“Kami sekarang berada pada fase menuju registrasi resmi dan selanjutnya menunggu panggilan konsultasi lanjutan dengan Hakim Konstitusi. Permohonan uji materi ini kami ajukan karena kami menilai ada undang-undang yang berpotensi mengaburkan bahkan melemahkan penegakan hukum tindak pidana korupsi. Bila perangkat hukum dibiarkan menyimpang dari semangat konstitusi, maka yang dirugikan adalah seluruh rakyat,” ujarnya.
Menurutnya, LSM Pro Rakyat secara terbuka meminta kepada Majelis Hakim Mahkamah Konstitusi agar berani menjalankan fungsi penjaga konstitusi (the guardian of the constitution) dengan mengabulkan permohonan uji materi dan menetapkan pembatalan terhadap undang-undang yang diuji.
Tujuannya jelas, memastikan seluruh aparat penegak hukum bekerja secara murni, independen, dan konsekuen tanpa intervensi kepentingan politik maupun ekonomi.
“Putusan MK sangat menentukan nasib penegakan hukum tindak pidana korupsi di negeri ini. Kami berharap para Hakim Konstitusi berpihak pada konstitusi, bukan pada kekuasaan. Ketika undang-undang yang bermasalah dibatalkan, maka tidak ada lagi alasan untuk setengah-setengah dalam memberantas korupsi,” ungkapnya.
Diketahui, langkah LSM Pro Rakyat menempuh jalur konstitusi dinilai sebagai pilihan paling tepat dan bertanggung jawab. Di saat kritik di ruang publik kerap berujung sebagai kegaduhan tanpa solusi, LSM Pro Rakyat memilih jalan hukum yang berlandaskan aturan resmi MK RI demi menghadirkan perubahan yang nyata dan berdampak luas.

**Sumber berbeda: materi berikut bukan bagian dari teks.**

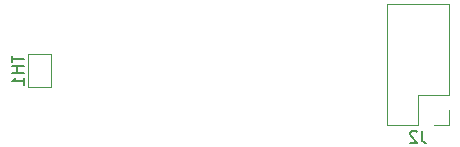
<source format=gbo>
G04 #@! TF.GenerationSoftware,KiCad,Pcbnew,(5.1.10)-1*
G04 #@! TF.CreationDate,2021-09-05T18:13:48+09:00*
G04 #@! TF.ProjectId,CellBalancing_BQ77915_5S,43656c6c-4261-46c6-916e-63696e675f42,rev?*
G04 #@! TF.SameCoordinates,Original*
G04 #@! TF.FileFunction,Legend,Bot*
G04 #@! TF.FilePolarity,Positive*
%FSLAX46Y46*%
G04 Gerber Fmt 4.6, Leading zero omitted, Abs format (unit mm)*
G04 Created by KiCad (PCBNEW (5.1.10)-1) date 2021-09-05 18:13:48*
%MOMM*%
%LPD*%
G01*
G04 APERTURE LIST*
%ADD10C,0.120000*%
%ADD11C,0.150000*%
G04 APERTURE END LIST*
D10*
X119700000Y-105200000D02*
X119700000Y-108000000D01*
X119700000Y-108000000D02*
X121700000Y-108000000D01*
X121700000Y-108000000D02*
X121700000Y-105200000D01*
X121700000Y-105200000D02*
X119700000Y-105200000D01*
X155330000Y-111230000D02*
X154060000Y-111230000D01*
X155330000Y-109900000D02*
X155330000Y-111230000D01*
X152730000Y-108630000D02*
X155330000Y-108630000D01*
X152730000Y-111230000D02*
X152730000Y-108630000D01*
X150130000Y-111230000D02*
X152730000Y-111230000D01*
X150130000Y-100950000D02*
X150130000Y-111230000D01*
X155330000Y-100950000D02*
X150130000Y-100950000D01*
X155330000Y-108630000D02*
X155330000Y-100950000D01*
D11*
X118352380Y-105314285D02*
X118352380Y-105885714D01*
X119352380Y-105600000D02*
X118352380Y-105600000D01*
X119352380Y-106219047D02*
X118352380Y-106219047D01*
X118828571Y-106219047D02*
X118828571Y-106790476D01*
X119352380Y-106790476D02*
X118352380Y-106790476D01*
X119352380Y-107790476D02*
X119352380Y-107219047D01*
X119352380Y-107504761D02*
X118352380Y-107504761D01*
X118495238Y-107409523D01*
X118590476Y-107314285D01*
X118638095Y-107219047D01*
X153063333Y-111682380D02*
X153063333Y-112396666D01*
X153110952Y-112539523D01*
X153206190Y-112634761D01*
X153349047Y-112682380D01*
X153444285Y-112682380D01*
X152634761Y-111777619D02*
X152587142Y-111730000D01*
X152491904Y-111682380D01*
X152253809Y-111682380D01*
X152158571Y-111730000D01*
X152110952Y-111777619D01*
X152063333Y-111872857D01*
X152063333Y-111968095D01*
X152110952Y-112110952D01*
X152682380Y-112682380D01*
X152063333Y-112682380D01*
M02*

</source>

LSM Pro Rakyat mengajak seluruh lapisan masyarakat untuk memberikan dukungan moral dan doa, agar proses persidangan di Mahkamah Konstitusi berjalan transparan, objektif, dan benar-benar menghasilkan putusan yang memihak kepentingan rakyat.
Sebagaimana ditegaskan LSM Pro Rakyat perjuangan melawan korupsi tidak cukup hanya dengan suara lantang di jalanan atau media sosial. Yang dibutuhkan saat ini adalah keteguhan dan kegigihan menempuh jalur hukum, sekalipun panjang dan berat, demi memastikan penegakkan hukum tindak pidana korupsi berdiri tegak sehingga keadilan benar-benar hadir bagi seluruh rakyat Indonesia.